Reekin'Structions just might be one of the worst album titles I've ever heard. It's like reconstruction, because it's an album of remixes. And I guess it's reekin' because, erm, they smell?
Who knows. Some clever chap in marketing no doubt. Thankfully the album sounds better than the title smells. What you have here is funk and Italo-style disco re-edits of ten tracks I have to confess I've never heard of. That makes it difficult to gauge just how much work The Revenge (alter ego of Graeme Clarke) has put into the edits but let's give him the benefit of the doubt on that one.
Opener 'Ease Out' by Mid-Air sets the pace nicely - there is a lovely swirling sound that gives the whole thing a warm body, perfect for the squelchy bass and live drums sounds that bring it to life.

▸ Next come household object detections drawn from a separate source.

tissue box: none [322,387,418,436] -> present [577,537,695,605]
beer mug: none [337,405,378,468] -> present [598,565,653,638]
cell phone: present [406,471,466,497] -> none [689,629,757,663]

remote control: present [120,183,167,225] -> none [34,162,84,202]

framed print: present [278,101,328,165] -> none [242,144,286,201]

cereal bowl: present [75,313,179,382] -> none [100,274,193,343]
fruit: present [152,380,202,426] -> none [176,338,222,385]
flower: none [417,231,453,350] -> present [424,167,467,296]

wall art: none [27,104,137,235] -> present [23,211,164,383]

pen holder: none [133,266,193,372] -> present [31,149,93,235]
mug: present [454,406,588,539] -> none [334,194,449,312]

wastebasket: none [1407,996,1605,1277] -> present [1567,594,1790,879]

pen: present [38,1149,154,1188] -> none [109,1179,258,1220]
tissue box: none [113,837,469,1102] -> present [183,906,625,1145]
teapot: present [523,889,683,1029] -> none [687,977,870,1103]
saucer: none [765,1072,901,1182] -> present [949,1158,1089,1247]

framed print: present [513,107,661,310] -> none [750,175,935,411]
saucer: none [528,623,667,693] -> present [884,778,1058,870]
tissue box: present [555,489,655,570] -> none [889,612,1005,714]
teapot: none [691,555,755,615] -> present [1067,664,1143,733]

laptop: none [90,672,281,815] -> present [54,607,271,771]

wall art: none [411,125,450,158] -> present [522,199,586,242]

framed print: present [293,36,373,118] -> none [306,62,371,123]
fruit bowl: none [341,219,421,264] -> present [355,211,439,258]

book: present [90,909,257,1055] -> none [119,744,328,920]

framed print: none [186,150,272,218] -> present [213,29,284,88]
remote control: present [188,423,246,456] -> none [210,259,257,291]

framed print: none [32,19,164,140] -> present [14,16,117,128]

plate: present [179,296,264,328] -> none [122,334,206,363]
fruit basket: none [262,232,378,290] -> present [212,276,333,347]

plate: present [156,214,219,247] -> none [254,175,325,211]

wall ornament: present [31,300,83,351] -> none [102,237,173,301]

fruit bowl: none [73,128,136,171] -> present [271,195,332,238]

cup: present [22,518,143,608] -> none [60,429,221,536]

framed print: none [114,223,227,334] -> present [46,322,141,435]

It's precisely the kind of track that sounds like it has been crafted to open DJ sets - it may not carry you out the back to one of the private rooms for the experience of your life, but you'll certainly have a good time.
From there things become decidedly more funky. Johnny Adams' 'Feel The Beat' is more organic and closer to what I imagine the original sounded like - heavy bass is pushed to the fore but the song is very much still that: a proper song. As mixes go it's subtle and all the better for it.
The album certainly benefits from an eclectic approach - Velvet Hammer's 'Party Down' is stripped back and looped and filtered to within an inch of its life. Hot to the point of almost being able to see the sweat running down the walls it was born to be played it tiny basement bars and back rooms. It has the sound of a track playing when you walk into a small club or a bar and you realise instantly that everyone in there is cooler and having more fun than you.
Even more driving is Vance and Suzzanne's 'I Can't Get Along Without You', which rips the bleeding heart out of the love song it once was and forces it to dance through a tight, muted house number. It's as unsympathetic a remix as this album offers but the contrast just about makes it work with no small thanks to the pay-off of the break.
Whilst Reekin'Structions may ultimately be little more than a series of fairly straight forward disco re-edits there is just no denying the class of those edits. It takes in elements of soul, disco, acid, house and dub and gradually weaves them into each other to create something you can't help but want to move to.